» Task item: Your task is to extract the lines from the one holding "For every layout" through the end of the material. Set them down exactly and add nothing.

» Extracted material:

=-=-=

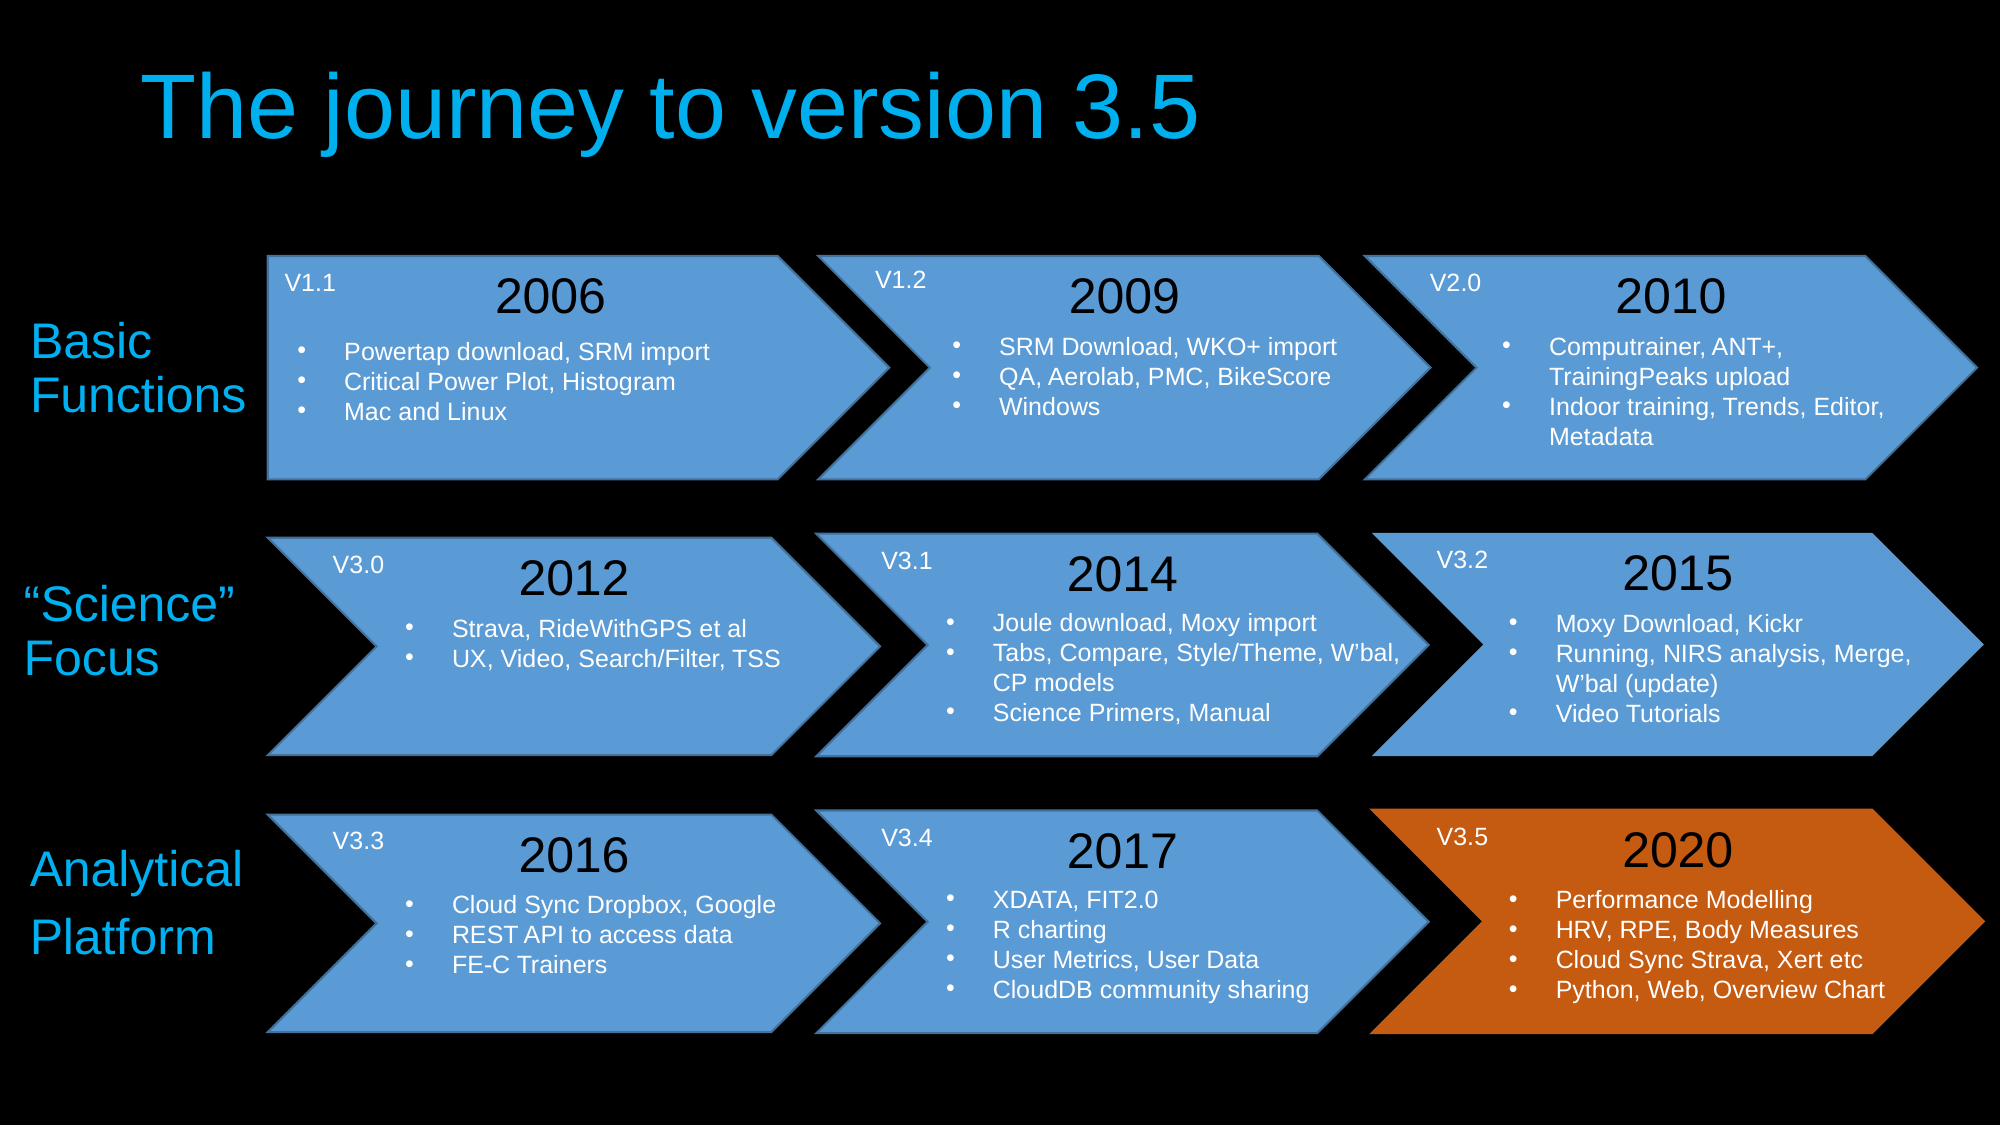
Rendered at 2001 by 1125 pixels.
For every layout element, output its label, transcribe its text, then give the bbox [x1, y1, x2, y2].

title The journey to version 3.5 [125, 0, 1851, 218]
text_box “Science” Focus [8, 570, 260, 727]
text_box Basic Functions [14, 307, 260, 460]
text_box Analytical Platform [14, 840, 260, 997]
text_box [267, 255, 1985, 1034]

=-=-=

» Exercise output:
For every layout element, output its label, transcribe its text, then give the bbox [x1, y1, x2, y2].

title The journey to version 3.5 [125, 0, 1851, 218]
text_box “Science” Focus [8, 570, 260, 727]
text_box Basic Functions [14, 307, 260, 460]
text_box Analytical Platform [14, 840, 260, 997]
text_box [267, 255, 1985, 1034]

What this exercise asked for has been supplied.